One of my favorite people to talk to is Ward Bond, president of Infogrip, because he always pushes the envelope of technology. Infogrip makes the BAT chord keyboard, which should show up in the Mac market after they get enough money to pay an industrial designer to snazz it up for picky consumers. It’s already being sold to CAD users, I gather, since they don’t care much what it looks like as long as it saves time, which it does.
In any event, Infogrip has two new products which fit right in with what I’ve been saying for a long time about peripatetic (a nice Greek word meaning "performed while moving around") computing. The most exciting of these products from a retail standpoint is the Mini-BAT, which is palmtop computer like the Sharp Wizard or the new HP 95LX. Like the Sharp Wizard, the Mini-BAT does not use DOS, which can either be good or bad, depending on your compu-religious affiliation. The Mini-BAT comes with word processing software, calendar/alarm software, database software, 64K of memory, and a NiCad battery pack that lasts for 40 hours of working between charges. For more money on top of the retail price (less than $600) you can add up to 576K of memory, a Lotus 1-2-3 compatible spreadsheet, a pocket fax modem, an alphanumeric pager, a kit for transferring data to a PC or a Mac, and last but not least, foreign language translation programs for Spanish, French, and German. That’s pretty impressive for a non-DOS palmtop. Like both the Wizard and the 95LX, the Mini-BAT has a full (if something 3.5" x 7" x .8" and weighing less than a pound can have "full" associated with it in any way) keyboard. Unlike the other two, or any other portable computer of any size, the Mini-BAT also includes a special seven-key chord keyboard so you can actually type on it, even without looking. A friend lent me a Digital Diary for a while, and although I liked what it could do as far as keeping track of information, I hated entering information on its pseudo-keyboard so much I finally stopped using it out of pure irritation. In the BYTE review of the HP 95LX, they say that its main downfall is its abysmal keyboard. The reviewer even made a nasty comment about how not only was typing the Great American Novel not possible on this keyboard, even the Great American short story would be pretty hard to manage. The Mini-BAT should be able to put all current portable computer keyboards to shame because anyone can learn to touch-type on a chord keyboard quickly since you don’t have to move your fingers around to different keys. The ability to type without looking at either the screen or the keyboard should minimize the Mini-BAT’s main limitation, which is a small LCD screen.

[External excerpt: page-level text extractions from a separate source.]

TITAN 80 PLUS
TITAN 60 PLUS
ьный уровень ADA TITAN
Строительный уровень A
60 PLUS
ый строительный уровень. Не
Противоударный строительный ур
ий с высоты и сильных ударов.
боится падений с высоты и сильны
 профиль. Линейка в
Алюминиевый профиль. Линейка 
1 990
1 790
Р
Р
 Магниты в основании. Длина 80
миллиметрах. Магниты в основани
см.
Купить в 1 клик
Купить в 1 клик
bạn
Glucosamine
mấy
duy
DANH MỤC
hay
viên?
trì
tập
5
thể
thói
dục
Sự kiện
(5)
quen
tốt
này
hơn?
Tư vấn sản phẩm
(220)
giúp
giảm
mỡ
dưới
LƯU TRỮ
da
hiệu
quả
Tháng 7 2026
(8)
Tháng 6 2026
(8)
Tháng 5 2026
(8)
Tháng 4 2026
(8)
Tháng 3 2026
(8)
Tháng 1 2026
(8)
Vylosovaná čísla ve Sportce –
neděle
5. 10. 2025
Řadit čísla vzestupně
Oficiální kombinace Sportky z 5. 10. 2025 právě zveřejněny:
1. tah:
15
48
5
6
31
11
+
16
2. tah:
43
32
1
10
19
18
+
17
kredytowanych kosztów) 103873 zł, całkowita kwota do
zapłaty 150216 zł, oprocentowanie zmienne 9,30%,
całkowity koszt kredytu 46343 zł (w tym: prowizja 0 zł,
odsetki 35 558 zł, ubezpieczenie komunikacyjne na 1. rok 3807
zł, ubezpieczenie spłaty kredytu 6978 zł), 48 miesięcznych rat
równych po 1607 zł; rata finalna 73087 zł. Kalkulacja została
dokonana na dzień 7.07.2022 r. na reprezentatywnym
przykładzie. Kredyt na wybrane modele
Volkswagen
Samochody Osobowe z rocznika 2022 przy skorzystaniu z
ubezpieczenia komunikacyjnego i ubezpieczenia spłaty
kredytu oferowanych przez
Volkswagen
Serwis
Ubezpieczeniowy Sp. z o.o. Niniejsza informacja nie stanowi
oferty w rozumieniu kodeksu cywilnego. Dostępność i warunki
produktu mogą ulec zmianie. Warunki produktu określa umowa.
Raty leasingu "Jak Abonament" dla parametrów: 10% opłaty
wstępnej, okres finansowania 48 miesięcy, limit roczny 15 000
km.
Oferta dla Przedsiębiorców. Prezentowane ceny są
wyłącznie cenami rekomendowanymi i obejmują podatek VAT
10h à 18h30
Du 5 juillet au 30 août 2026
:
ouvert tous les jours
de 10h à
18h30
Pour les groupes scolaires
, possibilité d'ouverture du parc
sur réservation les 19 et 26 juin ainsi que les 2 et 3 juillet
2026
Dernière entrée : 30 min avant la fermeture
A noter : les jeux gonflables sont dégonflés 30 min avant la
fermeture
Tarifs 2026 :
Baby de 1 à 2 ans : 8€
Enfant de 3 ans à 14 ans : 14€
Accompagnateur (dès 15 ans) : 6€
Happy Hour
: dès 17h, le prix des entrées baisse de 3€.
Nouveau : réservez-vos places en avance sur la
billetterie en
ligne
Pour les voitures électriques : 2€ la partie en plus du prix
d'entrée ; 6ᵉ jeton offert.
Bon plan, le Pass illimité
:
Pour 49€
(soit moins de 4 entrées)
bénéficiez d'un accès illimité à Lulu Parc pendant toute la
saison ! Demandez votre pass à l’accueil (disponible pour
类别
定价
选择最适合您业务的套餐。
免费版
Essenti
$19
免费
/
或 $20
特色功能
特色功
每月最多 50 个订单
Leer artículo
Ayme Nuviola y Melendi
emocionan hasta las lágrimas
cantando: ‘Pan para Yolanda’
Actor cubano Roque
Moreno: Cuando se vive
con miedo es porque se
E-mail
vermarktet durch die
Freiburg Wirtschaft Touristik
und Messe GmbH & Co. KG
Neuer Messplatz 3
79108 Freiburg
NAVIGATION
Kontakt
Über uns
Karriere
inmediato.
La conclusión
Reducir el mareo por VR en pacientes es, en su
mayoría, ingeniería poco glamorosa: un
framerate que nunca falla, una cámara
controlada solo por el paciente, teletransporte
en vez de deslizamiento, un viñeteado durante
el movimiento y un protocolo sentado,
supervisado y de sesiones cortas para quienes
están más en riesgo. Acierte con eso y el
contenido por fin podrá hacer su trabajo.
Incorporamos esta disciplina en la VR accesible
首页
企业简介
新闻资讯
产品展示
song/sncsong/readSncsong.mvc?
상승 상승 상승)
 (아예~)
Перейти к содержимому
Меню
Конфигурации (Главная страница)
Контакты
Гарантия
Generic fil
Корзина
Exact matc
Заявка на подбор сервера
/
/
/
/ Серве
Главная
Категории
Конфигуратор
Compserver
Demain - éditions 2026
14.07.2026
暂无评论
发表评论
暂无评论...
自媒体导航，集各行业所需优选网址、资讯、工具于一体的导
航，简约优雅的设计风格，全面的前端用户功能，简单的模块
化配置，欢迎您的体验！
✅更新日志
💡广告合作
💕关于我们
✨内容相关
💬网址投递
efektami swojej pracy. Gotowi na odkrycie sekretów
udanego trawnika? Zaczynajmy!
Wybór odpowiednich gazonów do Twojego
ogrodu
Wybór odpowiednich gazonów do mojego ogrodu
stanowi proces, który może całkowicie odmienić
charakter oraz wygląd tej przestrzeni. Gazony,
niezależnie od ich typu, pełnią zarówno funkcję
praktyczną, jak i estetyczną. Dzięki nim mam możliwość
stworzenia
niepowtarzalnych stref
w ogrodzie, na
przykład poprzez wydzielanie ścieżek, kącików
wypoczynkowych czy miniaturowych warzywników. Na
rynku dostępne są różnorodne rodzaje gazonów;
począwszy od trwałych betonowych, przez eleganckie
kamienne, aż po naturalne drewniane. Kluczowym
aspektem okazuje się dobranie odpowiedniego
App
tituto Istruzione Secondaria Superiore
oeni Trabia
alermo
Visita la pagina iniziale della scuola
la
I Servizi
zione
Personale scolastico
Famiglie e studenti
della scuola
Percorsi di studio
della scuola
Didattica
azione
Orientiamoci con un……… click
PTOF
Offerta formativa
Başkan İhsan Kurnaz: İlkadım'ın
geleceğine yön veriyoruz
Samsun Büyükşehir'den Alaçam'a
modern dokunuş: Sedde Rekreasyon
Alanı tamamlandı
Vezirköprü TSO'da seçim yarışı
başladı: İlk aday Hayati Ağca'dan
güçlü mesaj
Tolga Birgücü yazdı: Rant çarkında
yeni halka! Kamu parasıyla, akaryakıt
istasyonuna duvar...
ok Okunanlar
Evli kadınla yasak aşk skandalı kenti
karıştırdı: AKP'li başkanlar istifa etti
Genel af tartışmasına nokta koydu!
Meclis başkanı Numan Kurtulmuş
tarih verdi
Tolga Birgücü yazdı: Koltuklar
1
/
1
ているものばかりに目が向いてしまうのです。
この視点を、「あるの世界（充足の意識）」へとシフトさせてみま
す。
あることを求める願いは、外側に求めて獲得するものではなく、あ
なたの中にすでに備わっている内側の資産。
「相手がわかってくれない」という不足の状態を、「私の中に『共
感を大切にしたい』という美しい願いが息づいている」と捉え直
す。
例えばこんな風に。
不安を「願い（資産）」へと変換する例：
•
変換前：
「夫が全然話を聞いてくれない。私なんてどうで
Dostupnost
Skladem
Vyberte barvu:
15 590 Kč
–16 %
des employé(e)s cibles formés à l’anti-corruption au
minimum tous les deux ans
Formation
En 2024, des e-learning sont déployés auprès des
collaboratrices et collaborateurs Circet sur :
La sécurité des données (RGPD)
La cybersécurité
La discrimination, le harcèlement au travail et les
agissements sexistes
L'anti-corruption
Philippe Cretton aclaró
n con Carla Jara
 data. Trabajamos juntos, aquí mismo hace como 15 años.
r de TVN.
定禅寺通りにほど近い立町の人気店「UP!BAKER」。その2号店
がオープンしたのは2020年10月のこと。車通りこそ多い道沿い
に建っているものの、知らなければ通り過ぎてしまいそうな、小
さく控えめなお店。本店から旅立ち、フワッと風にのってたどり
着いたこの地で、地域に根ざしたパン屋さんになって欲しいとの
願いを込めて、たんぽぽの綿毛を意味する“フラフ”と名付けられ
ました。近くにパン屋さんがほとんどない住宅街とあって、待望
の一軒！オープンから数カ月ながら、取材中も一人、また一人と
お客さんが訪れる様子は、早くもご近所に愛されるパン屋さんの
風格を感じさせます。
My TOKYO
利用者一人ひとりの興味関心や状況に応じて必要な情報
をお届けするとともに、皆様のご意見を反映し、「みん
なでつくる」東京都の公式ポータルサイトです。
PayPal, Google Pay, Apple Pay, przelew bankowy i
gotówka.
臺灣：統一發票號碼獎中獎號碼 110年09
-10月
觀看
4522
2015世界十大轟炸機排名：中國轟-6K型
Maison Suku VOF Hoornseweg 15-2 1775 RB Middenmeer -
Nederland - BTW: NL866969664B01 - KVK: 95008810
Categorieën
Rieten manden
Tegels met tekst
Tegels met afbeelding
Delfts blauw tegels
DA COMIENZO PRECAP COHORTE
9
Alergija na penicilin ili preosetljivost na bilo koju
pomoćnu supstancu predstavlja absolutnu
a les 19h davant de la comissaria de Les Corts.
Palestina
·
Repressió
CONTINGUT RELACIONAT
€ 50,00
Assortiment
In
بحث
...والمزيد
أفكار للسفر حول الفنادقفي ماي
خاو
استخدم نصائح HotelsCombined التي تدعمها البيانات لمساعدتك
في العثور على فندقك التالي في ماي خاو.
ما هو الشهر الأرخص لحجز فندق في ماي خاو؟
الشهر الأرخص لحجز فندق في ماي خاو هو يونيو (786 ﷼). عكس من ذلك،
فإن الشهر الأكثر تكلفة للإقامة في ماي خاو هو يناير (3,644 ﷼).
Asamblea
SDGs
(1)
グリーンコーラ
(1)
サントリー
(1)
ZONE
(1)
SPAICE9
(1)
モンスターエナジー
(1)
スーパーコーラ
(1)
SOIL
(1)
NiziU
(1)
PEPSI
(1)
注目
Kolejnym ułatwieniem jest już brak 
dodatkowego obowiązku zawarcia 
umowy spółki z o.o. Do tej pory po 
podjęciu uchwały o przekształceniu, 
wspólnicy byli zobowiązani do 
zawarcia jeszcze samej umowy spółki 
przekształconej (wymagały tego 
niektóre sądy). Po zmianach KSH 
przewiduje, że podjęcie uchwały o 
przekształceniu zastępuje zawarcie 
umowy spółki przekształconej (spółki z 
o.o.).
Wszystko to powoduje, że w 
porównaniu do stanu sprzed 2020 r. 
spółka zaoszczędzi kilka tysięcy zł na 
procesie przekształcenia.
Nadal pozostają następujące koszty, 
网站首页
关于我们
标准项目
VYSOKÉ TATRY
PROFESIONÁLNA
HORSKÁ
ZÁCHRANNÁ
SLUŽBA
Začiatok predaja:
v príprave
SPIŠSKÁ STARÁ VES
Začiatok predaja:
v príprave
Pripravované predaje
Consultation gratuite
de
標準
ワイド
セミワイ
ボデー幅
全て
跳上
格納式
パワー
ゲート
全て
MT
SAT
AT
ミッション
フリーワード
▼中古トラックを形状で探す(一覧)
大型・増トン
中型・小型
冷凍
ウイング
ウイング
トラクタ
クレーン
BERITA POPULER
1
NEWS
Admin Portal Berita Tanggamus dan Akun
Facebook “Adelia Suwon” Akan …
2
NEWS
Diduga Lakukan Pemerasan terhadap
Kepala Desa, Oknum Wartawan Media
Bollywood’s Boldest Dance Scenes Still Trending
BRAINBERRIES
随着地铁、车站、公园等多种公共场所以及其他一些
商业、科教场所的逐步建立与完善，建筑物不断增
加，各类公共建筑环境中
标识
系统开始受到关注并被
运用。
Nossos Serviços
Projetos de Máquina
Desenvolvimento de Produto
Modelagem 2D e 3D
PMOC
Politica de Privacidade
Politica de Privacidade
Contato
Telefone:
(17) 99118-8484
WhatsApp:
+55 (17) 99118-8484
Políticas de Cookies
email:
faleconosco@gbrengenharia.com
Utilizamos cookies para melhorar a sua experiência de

Infogrip’s other new product gets around the Mini-BAT’s screen limitation, and if your compu-religious affiliation involves bowing toward Microsoft’s headquarters in Redmond five times a day, you will like the Walk-Around Chordable Computer with Private Eye. It’s a long name, but basically you get a portable 8086, 80286, or 80386 computer running DOS. You wear the computer around your neck like a guitar, and use a BAT chord keyboard to enter information. Display is handled by the head-mounted Private Eye, which weighs less than three ounces and provides what looks like a full-size screen floating a few feet in front of you. No need to worry about electromagnetic fields with this baby, although you might walk into walls occasionally. That’s all we know about the Walk-Around, so call Ward at Infogrip if you want more information.
Another project that Infogrip is working on but hasn’t mentioned to the popular press is something with the terrible name of CompCap. The company that thought of the name and the product is Park Engineering, and the machine is an 8086 DOS computer shoehorned into a hardhat. A Private Eye provides the display and if everything goes right, a BAT should be included for text entry. For those of you who wear hardhats a lot (architects, construction people, engineers, people with soft heads, etc.), a CompCap is an excellent way to keep the computing power close at hand, or perhaps I should say, under your hat.
Ward said that he was talking to people at Apple, so if we’re lucky a future Apple portable will have a reasonable keyboard. I’ve heard from a couple of people now that Apple may release some small, possibly pen-based, machines using RISC or 68040 chips in the next year. Perhaps the most interesting of these will be an el-cheapo handheld in the $600 range that would be ideal with a BAT keyboard. Actually, since it’s looking as though there will be separate pen-based, handheld, and notebook machines, the BAT would work well with all of them, and would take care of my main complaints with pen-based computers. You use the pen for the simple stuff and the BAT for the real text entry and you get the best of both worlds without a massive keyboard weighing you down. Nice thought, that. Anyone at Apple listening?